Does SFENCE prevent the Store Buffer hiding change

2019-02-15 11:29发布

问题:

If a Core writes but the cache line is not present in its L1, so it writes to the Store Buffer. Another Core requests that cache line, MESI cannot see the Store Buffer update and returns the unmodified cache line. The Store Buffer is flushed shortly after, but the second Core already uses the older value.

I don't see how an SFENCE solves this problem? Yes the cache line will be updated sooner, but the Core still needs to wait to write the value to L1 and during this time the second Core can request to read?

回答1:

No, it doesn't prevent the core from "hiding" the stores from MESI (perhaps better called something like the cache coherent domain).
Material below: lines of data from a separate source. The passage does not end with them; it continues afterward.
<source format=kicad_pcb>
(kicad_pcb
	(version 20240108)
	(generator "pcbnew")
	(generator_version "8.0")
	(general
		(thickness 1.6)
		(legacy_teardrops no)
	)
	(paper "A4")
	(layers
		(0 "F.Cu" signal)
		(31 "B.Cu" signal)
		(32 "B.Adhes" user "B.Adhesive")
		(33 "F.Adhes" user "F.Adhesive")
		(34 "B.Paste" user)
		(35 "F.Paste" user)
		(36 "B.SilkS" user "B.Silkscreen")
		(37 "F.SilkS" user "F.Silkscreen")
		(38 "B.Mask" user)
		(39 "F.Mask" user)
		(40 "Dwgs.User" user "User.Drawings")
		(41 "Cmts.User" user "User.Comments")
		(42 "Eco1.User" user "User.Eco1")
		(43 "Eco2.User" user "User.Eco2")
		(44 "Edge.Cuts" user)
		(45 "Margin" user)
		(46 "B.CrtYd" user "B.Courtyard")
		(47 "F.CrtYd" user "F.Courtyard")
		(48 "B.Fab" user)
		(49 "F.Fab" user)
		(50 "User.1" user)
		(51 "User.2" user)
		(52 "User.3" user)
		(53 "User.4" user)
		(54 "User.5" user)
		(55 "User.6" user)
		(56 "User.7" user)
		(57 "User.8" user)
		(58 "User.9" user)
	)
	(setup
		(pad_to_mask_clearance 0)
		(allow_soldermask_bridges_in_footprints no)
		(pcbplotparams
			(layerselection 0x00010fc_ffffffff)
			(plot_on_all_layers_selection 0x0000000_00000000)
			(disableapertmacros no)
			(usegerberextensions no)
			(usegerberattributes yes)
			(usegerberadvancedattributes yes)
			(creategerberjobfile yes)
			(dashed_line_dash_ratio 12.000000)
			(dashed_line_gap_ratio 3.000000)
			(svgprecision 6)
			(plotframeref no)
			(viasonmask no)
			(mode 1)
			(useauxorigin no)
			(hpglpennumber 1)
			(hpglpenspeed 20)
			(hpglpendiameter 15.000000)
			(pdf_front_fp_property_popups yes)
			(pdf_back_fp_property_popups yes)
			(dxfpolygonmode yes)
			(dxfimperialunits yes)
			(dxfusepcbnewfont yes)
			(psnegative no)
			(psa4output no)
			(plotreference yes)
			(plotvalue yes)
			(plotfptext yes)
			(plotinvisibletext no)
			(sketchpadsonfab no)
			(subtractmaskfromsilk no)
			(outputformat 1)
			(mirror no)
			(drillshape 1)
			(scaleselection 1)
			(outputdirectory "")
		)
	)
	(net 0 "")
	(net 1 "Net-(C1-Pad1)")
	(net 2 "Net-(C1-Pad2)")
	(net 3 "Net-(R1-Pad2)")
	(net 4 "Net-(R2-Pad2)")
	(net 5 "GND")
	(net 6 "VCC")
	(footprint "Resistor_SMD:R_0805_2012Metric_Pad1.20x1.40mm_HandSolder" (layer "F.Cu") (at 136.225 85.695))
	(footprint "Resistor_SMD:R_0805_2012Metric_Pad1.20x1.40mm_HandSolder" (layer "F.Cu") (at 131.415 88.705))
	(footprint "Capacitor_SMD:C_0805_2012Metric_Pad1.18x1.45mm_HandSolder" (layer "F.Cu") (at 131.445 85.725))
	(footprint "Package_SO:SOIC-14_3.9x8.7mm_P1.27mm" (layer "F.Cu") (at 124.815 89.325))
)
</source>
In fact, as pointed out in the comments to the OP, SFENCE has no effect on normal x86 stores which are already strongly ordered. It is only useful to put a fence between stores at least one of which is an NT store, or a store to WC memory, etc.

The "hiding" here isn't really problematic. The x86 has a "total store" order in which there is a single global order of stores that is observed by most operations. This order is basically the order at which stores leave the store buffer (are committed to L1). It is not the order at which they enter the buffer, or even the order in which the stores retire. So when a store is still in the store buffer, it effectively hasn't occurred in the total store order, and is invisible in the cache coherent domain.
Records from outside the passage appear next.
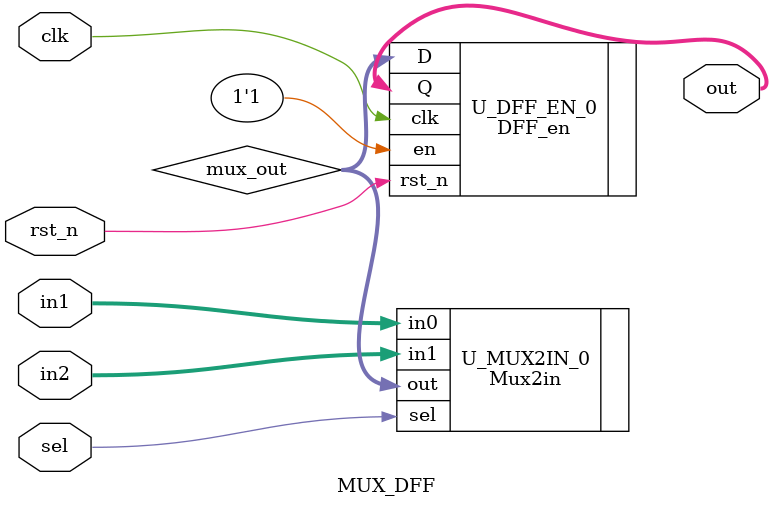
<source format=v>
module MUX_DFF #(parameter
data_width = 24
)(
	input [data_width-1: 0] in1,
	input [data_width-1: 0] in2,
	input sel,
	output  [data_width-1: 0] out,
	input clk, 
	input rst_n
);

wire [data_width-1: 0] mux_out;
Mux2in #(
    .L_data                ( data_width                            ))
U_MUX2IN_0(
    .out                            ( mux_out                           ),
    .in0                            ( in1                           ),
    .in1                            ( in2                           ),
    .sel                            ( sel                           )
);

DFF_en #(
    .L_datain              ( data_width                           ))
U_DFF_EN_0(
    .Q                        (  out                      ),
    .D                        (   mux_out                     ),
    .clk                            ( clk                           ),
    .rst_n                          ( rst_n                         ),
    .en                             ( 1'b1                           )
);


endmodule

</source>
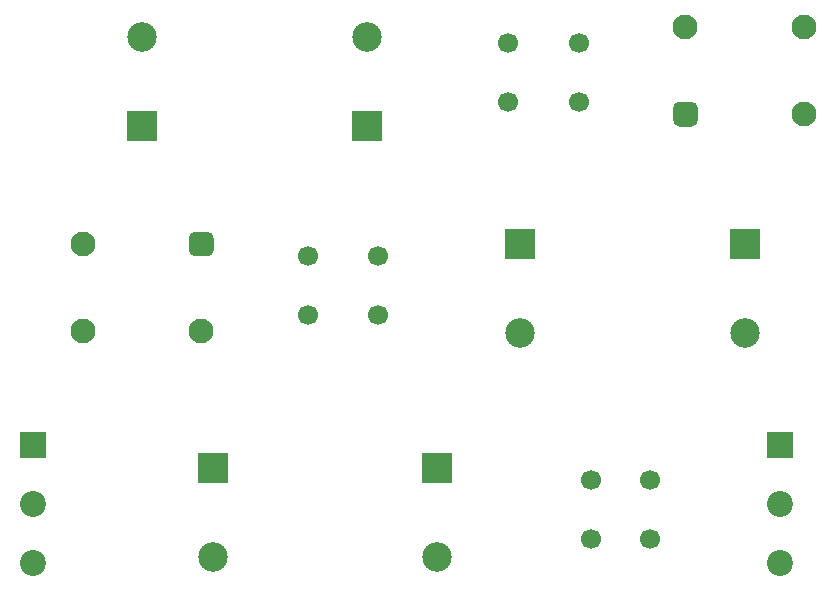
<source format=gbr>
G04 #@! TF.GenerationSoftware,KiCad,Pcbnew,(5.1.6)-1*
G04 #@! TF.CreationDate,2021-03-17T22:05:54+03:00*
G04 #@! TF.ProjectId,Power_filter,506f7765-725f-4666-996c-7465722e6b69,rev?*
G04 #@! TF.SameCoordinates,Original*
G04 #@! TF.FileFunction,Soldermask,Top*
G04 #@! TF.FilePolarity,Negative*
%FSLAX46Y46*%
G04 Gerber Fmt 4.6, Leading zero omitted, Abs format (unit mm)*
G04 Created by KiCad (PCBNEW (5.1.6)-1) date 2021-03-17 22:05:54*
%MOMM*%
%LPD*%
G01*
G04 APERTURE LIST*
%ADD10C,2.200000*%
%ADD11R,2.200000X2.200000*%
%ADD12C,2.100000*%
%ADD13C,1.700000*%
%ADD14C,2.500000*%
%ADD15R,2.500000X2.500000*%
G04 APERTURE END LIST*
D10*
X165000000Y-123000000D03*
X165000000Y-118000000D03*
D11*
X165000000Y-113000000D03*
D10*
X101750000Y-123000000D03*
X101750000Y-118000000D03*
D11*
X101750000Y-113000000D03*
D12*
X116000000Y-103400000D03*
X106000000Y-103400000D03*
X106000000Y-96000000D03*
G36*
G01*
X117050000Y-95475000D02*
X117050000Y-96525000D01*
G75*
G02*
X116525000Y-97050000I-525000J0D01*
G01*
X115475000Y-97050000D01*
G75*
G02*
X114950000Y-96525000I0J525000D01*
G01*
X114950000Y-95475000D01*
G75*
G02*
X115475000Y-94950000I525000J0D01*
G01*
X116525000Y-94950000D01*
G75*
G02*
X117050000Y-95475000I0J-525000D01*
G01*
G37*
X157000000Y-77600000D03*
X167000000Y-77600000D03*
X167000000Y-85000000D03*
G36*
G01*
X155950000Y-85525000D02*
X155950000Y-84475000D01*
G75*
G02*
X156475000Y-83950000I525000J0D01*
G01*
X157525000Y-83950000D01*
G75*
G02*
X158050000Y-84475000I0J-525000D01*
G01*
X158050000Y-85525000D01*
G75*
G02*
X157525000Y-86050000I-525000J0D01*
G01*
X156475000Y-86050000D01*
G75*
G02*
X155950000Y-85525000I0J525000D01*
G01*
G37*
D13*
X154000000Y-121000000D03*
X154000000Y-116000000D03*
X149000000Y-121000000D03*
X149000000Y-116000000D03*
D14*
X136000000Y-122500000D03*
D15*
X136000000Y-115000000D03*
D14*
X117000000Y-122500000D03*
D15*
X117000000Y-115000000D03*
D13*
X125000000Y-102000000D03*
X125000000Y-97000000D03*
X131000000Y-102000000D03*
X131000000Y-97000000D03*
D14*
X143000000Y-103500000D03*
D15*
X143000000Y-96000000D03*
D14*
X162000000Y-103500000D03*
D15*
X162000000Y-96000000D03*
D13*
X148000000Y-79000000D03*
X148000000Y-84000000D03*
X142000000Y-79000000D03*
X142000000Y-84000000D03*
D14*
X130000000Y-78500000D03*
D15*
X130000000Y-86000000D03*
D14*
X111000000Y-78500000D03*
D15*
X111000000Y-86000000D03*
M02*

</source>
The only way this causes reordering (on x86), is that this allows later loads to apparently pass earlier stores: a later load reads from the "global order" when it executes (e.g., hits in L1), but an earlier store may still be sitting in the store buffer, which (as above) means it hasn't become part of the global order yet. To prevent that reordering would be performance prohibitive, but all the other orderings are prevented just by keeping things in order (load-load, and store-store) and some other mechanism which ensures later stores don't get committed until earlier loads have completed.

If you want to "solve" the store buffer problem, then mfence is your solution. It effectively flushes the store buffer before proceeding.



回答2:

As stated in the previous answers, stores will (eventually) become globally visible on other cores in the order they're issued (program order). 'Eventually' is the key, as SFENCE enforces a literal fence on the cycle when the store buffer is drained and the writes on the buffer are made 'globally visibe'.

So, yes, SFENCE instructions cause data in the store buffer to be drained to the cache. This is explained in Section 11.10 of the software developer's manual (SDM).

The SFENCE instruction is also described as:

This serializing operation guarantees that every store instruction that precedes the SFENCE instruction in program order becomes globally visible before any store instruction that follows the SFENCE instruction.

Reads passing writes in the buffer is irrelevant in this context.